━━━━━ READING PASSAGE
Could you sleep next to a murderer?

Luke Chase—yes, that Luke Chase, a modern hero ripped from the headlines—didn’t mean to get caught up in Mrs. Heckler’s murder. He just wanted to hook up with the hot new British girl at St. Benedict’s, and if that meant sneaking out to the woods after hours, then so be it. But little did he know someone would end up dead right next to their rendezvous spot, and his best friend and roommate Oscar Weymouth would go down for it. With suspects aplenty and a past that’s anything but innocent, Luke Chase reluctantly calls on his famous survival skills to find the true killer.

For fans of “A Study in Charlotte” and boarding school lit, “Sneaking Out” (book one in the “Chased” series) immerses readers in the privileged prep school world, with a mystery that exposes the dark side of life on a residential high school campus.

Goodreads / Amazon / Barnes & Noble

Excerpt

“Come quick! You gotta see this!”
Luke was just exiting Talbot and walking toward the quad behind the library when Andy Slater called out to him. He stopped and waited for Luke as several students ran past, taking the path toward the pond.
“What is it?”
“Just come! They think they found something.”
“By the time Luke and Slater made it to the pond there was a large group of kids clustered in the northwest corner pointing at something. Luke could see two security guards in front of the pack, furiously talking on their walkie-talkies, and one on his knees by the pond.
“What is it?” Luke asked.
Andy elbowed through the crowd, with Luke following. There was frenzied excitement in the air, and everyone was pointing and talking nervously.
“It’s a bra!” said Andy, who had a better view from his vantage point.
The news rippled through the crowd, setting off a cacophony of comments and outbursts.
“Is it Mrs. Heckler’s?” some student called out.
“The Southborough Strangler was here!” shrieked a girl’s voice.
“Was someone else murdered?” another girl called out.
“Okay, everyone, move aside.” Mr. Hamaguchi, a science teacher, pushed his way through the crowd. “Step back right now or you will be receiving demerits.”
━━━━━━━━━━
* DIRECTIVE 1:
Translate this sentence from the passage about Luke Chase into Spanish: "There was frenzied excitement in the air, and everyone was pointing and talking nervously."
* DIRECTIVE 2:
Write out the stretch of the passage about Luke Chase from "Luke was just" through "and talking nervously." again, swapping "pond" for "lake".
━━━━━ DATA SHOWN
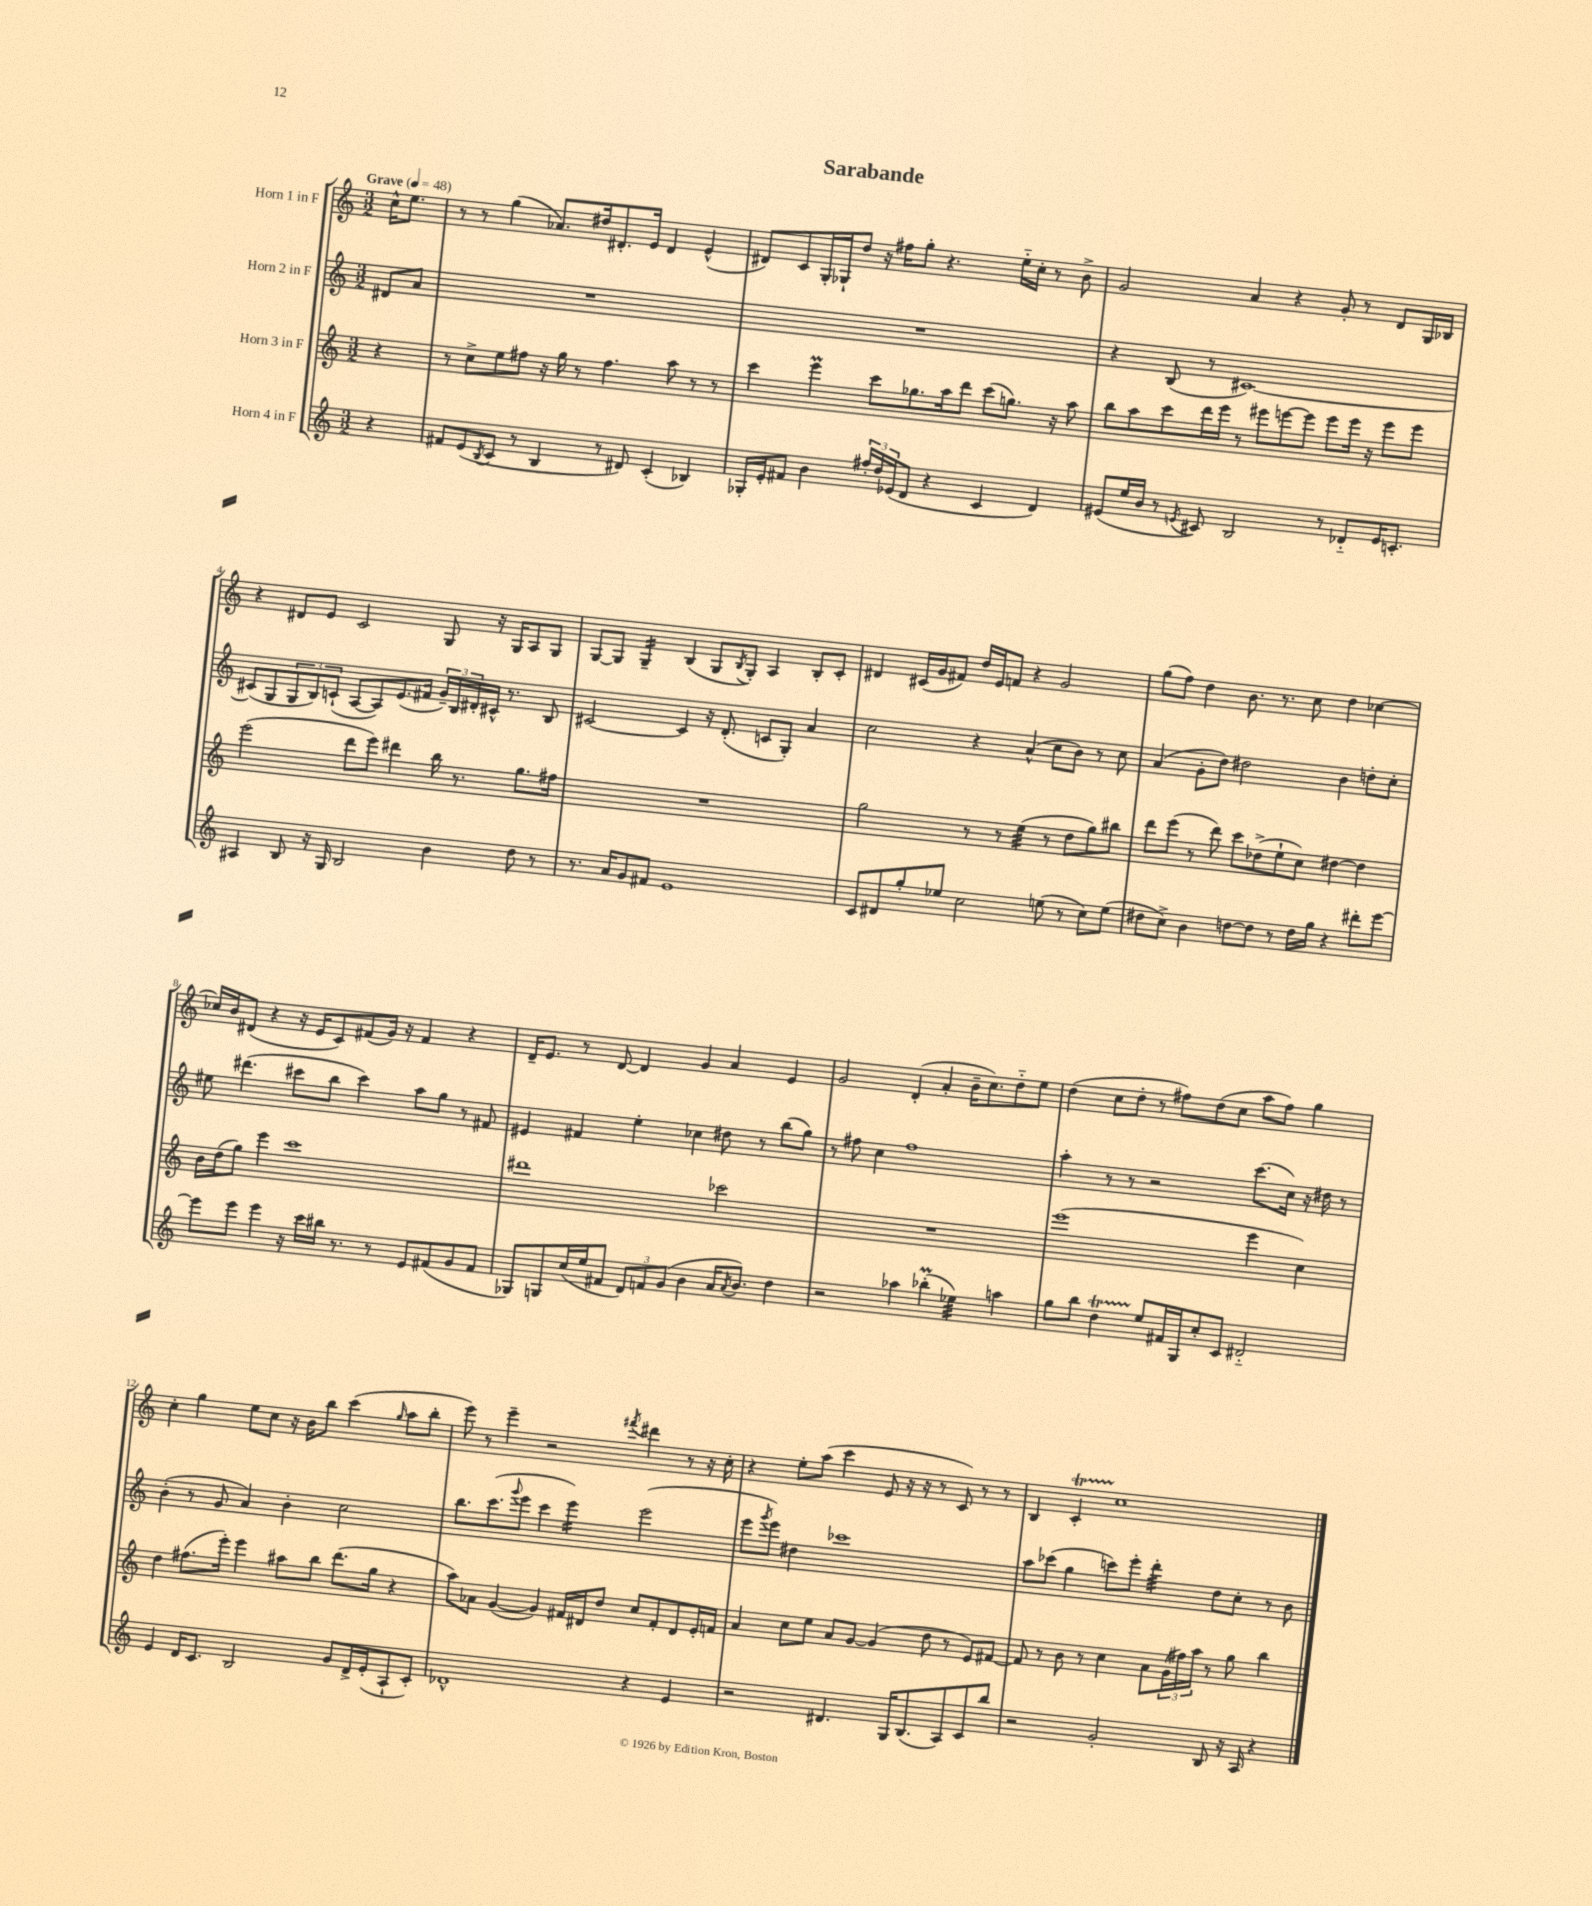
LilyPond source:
━━━━━━━━━━
* FINAL ANSWER 1:
Había una emoción frenética en el aire, y todos señalaban y hablaban con nerviosismo.

* FINAL ANSWER 2:
Luke was just exiting Talbot and walking toward the quad behind the library when Andy Slater called out to him. He stopped and waited for Luke as several students ran past, taking the path toward the lake.
“What is it?”
“Just come! They think they found something.”
“By the time Luke and Slater made it to the lake there was a large group of kids clustered in the northwest corner pointing at something. Luke could see two security guards in front of the pack, furiously talking on their walkie-talkies, and one on his knees by the lake.
“What is it?” Luke asked.
Andy elbowed through the crowd, with Luke following. There was frenzied excitement in the air, and everyone was pointing and talking nervously.